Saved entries
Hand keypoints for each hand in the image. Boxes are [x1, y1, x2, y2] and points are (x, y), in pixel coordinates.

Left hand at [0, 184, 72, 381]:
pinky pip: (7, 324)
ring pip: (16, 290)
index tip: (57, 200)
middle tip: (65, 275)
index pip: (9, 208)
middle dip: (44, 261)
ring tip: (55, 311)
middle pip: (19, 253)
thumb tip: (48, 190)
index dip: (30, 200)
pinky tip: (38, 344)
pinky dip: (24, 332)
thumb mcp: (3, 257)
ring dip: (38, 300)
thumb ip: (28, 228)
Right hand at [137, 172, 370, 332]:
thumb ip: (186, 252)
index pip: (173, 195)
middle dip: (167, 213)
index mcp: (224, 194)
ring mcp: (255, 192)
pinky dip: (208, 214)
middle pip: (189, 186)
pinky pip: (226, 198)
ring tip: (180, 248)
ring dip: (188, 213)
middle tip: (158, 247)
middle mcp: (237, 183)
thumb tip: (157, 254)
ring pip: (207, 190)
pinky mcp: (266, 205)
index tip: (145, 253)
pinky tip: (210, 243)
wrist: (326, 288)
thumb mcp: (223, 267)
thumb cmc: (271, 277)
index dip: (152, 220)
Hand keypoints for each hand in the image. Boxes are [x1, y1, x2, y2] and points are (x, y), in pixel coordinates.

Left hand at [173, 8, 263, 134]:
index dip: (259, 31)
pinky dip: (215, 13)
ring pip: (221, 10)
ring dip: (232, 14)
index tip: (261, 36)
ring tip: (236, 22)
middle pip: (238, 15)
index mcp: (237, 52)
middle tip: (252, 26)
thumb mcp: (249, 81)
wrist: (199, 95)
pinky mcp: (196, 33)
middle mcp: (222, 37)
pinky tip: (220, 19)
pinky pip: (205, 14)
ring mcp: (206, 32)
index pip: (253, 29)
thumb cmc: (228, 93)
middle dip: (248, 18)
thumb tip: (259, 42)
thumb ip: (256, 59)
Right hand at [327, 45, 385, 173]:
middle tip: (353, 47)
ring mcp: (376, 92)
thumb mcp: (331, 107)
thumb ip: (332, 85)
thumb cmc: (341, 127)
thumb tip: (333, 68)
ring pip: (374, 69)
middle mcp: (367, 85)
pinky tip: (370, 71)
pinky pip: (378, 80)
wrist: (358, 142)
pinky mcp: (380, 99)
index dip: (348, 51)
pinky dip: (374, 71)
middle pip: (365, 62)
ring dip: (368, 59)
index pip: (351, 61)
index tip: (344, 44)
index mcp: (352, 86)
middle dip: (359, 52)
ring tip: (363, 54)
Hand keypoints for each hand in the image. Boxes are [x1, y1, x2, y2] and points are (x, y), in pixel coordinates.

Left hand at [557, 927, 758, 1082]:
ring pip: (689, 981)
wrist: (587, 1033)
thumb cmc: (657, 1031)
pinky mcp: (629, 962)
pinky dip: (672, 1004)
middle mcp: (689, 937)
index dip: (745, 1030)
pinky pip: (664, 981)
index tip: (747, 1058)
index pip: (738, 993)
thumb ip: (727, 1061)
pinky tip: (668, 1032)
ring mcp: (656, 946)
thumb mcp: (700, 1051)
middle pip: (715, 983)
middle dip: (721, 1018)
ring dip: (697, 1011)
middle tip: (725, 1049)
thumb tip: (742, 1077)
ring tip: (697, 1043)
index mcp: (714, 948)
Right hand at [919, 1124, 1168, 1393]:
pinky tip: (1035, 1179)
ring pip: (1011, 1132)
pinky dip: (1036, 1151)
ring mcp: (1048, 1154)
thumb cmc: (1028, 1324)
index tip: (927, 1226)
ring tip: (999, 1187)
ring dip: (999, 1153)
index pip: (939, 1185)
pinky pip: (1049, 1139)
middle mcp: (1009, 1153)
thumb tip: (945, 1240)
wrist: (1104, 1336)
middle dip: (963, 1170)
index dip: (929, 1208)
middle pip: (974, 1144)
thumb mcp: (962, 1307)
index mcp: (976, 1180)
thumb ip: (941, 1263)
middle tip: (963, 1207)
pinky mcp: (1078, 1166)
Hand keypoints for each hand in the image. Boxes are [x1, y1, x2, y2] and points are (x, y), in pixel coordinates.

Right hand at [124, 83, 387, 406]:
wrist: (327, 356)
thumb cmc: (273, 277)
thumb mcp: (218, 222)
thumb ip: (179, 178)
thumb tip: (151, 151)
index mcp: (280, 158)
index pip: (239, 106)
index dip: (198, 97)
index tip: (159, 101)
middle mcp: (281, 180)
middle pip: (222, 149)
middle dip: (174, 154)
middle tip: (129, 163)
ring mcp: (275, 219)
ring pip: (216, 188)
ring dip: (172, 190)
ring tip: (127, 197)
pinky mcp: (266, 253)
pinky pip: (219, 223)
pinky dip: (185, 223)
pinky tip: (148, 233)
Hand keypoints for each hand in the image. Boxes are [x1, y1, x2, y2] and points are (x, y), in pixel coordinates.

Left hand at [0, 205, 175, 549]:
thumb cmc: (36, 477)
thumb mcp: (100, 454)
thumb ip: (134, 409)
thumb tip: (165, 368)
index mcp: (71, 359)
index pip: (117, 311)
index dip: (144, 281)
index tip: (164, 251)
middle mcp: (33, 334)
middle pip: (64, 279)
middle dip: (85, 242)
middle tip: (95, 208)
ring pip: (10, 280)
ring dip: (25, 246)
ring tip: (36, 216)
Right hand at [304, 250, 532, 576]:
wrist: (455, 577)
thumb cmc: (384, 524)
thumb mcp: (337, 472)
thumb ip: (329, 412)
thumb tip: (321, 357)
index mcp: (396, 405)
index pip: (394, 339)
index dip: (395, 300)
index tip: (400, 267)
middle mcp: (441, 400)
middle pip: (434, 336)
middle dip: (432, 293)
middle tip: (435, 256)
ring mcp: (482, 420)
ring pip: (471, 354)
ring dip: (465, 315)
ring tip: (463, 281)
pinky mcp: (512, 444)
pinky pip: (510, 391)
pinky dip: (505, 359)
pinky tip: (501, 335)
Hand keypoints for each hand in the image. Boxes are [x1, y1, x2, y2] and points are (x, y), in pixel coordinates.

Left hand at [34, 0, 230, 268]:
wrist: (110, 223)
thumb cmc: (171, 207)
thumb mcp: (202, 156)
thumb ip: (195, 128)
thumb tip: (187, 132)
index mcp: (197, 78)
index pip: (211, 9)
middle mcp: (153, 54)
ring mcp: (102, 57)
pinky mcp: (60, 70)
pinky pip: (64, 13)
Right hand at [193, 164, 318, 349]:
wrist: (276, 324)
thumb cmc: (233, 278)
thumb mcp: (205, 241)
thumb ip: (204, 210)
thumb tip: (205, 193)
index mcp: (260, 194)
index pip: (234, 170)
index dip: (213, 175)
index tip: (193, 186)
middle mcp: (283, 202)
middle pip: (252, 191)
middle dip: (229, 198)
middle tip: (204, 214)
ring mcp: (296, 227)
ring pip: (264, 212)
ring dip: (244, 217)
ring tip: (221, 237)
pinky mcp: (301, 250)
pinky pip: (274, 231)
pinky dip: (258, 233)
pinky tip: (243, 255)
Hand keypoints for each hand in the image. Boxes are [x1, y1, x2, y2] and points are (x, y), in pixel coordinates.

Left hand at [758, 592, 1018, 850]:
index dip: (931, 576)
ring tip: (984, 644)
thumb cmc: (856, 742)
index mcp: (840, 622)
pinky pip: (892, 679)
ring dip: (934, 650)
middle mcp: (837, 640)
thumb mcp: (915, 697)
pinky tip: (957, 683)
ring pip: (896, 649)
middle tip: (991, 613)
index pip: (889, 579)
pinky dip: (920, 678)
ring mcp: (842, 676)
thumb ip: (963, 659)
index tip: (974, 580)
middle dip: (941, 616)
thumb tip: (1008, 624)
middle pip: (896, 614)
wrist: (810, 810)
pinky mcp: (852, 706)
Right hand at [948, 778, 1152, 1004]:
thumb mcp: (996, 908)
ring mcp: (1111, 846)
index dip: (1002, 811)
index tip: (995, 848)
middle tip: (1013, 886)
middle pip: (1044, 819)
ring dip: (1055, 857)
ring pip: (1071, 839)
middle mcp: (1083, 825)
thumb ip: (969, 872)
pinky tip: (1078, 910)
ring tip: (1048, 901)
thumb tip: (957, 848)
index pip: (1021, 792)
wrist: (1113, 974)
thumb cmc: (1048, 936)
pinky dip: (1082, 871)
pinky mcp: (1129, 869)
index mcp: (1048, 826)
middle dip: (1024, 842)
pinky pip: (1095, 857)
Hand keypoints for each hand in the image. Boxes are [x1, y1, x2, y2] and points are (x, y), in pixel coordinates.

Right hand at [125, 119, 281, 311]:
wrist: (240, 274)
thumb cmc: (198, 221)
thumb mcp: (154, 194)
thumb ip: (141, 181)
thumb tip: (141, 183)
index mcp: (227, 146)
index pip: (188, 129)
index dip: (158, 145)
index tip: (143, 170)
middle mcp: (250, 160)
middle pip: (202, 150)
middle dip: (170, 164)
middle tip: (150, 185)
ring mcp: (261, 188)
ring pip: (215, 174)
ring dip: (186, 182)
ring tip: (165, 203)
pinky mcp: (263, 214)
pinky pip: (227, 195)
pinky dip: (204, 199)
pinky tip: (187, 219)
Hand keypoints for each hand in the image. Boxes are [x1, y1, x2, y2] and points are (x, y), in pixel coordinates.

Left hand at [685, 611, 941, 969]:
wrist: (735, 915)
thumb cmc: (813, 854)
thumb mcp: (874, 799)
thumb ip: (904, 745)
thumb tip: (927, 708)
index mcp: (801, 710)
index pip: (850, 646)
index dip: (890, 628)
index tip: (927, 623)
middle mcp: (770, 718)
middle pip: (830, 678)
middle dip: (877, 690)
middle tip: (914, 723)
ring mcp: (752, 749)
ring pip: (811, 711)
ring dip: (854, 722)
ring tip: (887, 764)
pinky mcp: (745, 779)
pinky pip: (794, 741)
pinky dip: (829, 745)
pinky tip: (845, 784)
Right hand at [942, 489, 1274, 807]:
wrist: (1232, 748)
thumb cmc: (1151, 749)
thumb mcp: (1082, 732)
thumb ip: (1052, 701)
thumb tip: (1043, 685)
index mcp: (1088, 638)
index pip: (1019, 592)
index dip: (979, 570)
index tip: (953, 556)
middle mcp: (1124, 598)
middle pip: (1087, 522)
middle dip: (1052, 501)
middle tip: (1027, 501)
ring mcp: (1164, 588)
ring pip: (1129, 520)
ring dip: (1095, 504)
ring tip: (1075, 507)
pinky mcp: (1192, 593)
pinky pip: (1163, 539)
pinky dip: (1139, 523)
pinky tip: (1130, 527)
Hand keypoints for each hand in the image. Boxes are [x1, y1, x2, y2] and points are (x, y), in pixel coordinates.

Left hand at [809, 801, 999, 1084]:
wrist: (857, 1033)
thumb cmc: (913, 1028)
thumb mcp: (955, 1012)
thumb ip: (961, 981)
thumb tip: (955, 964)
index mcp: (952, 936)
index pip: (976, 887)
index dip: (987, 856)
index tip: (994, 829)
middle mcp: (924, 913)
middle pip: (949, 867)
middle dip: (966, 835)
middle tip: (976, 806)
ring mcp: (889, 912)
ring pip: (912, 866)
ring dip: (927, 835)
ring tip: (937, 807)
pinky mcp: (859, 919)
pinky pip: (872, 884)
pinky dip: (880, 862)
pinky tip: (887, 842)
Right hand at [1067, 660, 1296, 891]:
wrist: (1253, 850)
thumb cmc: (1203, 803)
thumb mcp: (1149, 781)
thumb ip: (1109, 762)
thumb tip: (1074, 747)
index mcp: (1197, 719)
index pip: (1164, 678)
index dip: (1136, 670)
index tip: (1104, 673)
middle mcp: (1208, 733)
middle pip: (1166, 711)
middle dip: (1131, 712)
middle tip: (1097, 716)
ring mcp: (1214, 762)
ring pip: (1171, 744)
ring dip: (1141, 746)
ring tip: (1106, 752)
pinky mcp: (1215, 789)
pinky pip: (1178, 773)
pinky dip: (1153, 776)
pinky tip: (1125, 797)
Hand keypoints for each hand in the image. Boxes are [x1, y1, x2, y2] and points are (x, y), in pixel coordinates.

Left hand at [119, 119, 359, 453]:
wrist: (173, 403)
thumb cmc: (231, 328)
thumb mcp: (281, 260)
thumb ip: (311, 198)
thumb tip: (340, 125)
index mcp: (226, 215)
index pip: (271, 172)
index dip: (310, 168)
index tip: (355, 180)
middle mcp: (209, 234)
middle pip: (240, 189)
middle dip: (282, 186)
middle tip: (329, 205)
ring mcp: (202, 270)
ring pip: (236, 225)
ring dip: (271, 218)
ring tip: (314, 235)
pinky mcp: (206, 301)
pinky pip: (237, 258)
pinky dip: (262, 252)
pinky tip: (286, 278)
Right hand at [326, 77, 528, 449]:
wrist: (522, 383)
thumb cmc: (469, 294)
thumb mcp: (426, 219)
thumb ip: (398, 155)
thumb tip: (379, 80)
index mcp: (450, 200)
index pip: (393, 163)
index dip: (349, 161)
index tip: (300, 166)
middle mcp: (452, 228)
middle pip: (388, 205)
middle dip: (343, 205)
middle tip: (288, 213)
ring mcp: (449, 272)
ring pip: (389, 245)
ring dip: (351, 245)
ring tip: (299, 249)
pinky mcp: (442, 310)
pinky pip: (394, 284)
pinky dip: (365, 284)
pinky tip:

**WORK INSTRUCTION**.
What you give back must be the stretch above, starting at the line with "ring pip: (236, 225)" and ending at the line with "ring pip: (389, 245)", copied exactly.

**COMPLETED EXERCISE**.
ring pip: (236, 225)
ring dip: (271, 218)
ring tip: (314, 235)
pinky mcp: (206, 301)
pinky pip: (237, 258)
pinky dip: (262, 252)
pinky tip: (286, 278)
Right hand at [326, 77, 528, 449]:
wrist: (522, 383)
thumb cmc: (469, 294)
thumb mcp: (426, 219)
thumb ip: (398, 155)
thumb tip: (379, 80)
index mcp: (450, 200)
index pip: (393, 163)
index dip: (349, 161)
index tip: (300, 166)
middle mcp: (452, 228)
middle pip: (388, 205)
middle dip: (343, 205)
middle tip: (288, 213)
ring mcp: (449, 272)
ring pip: (389, 245)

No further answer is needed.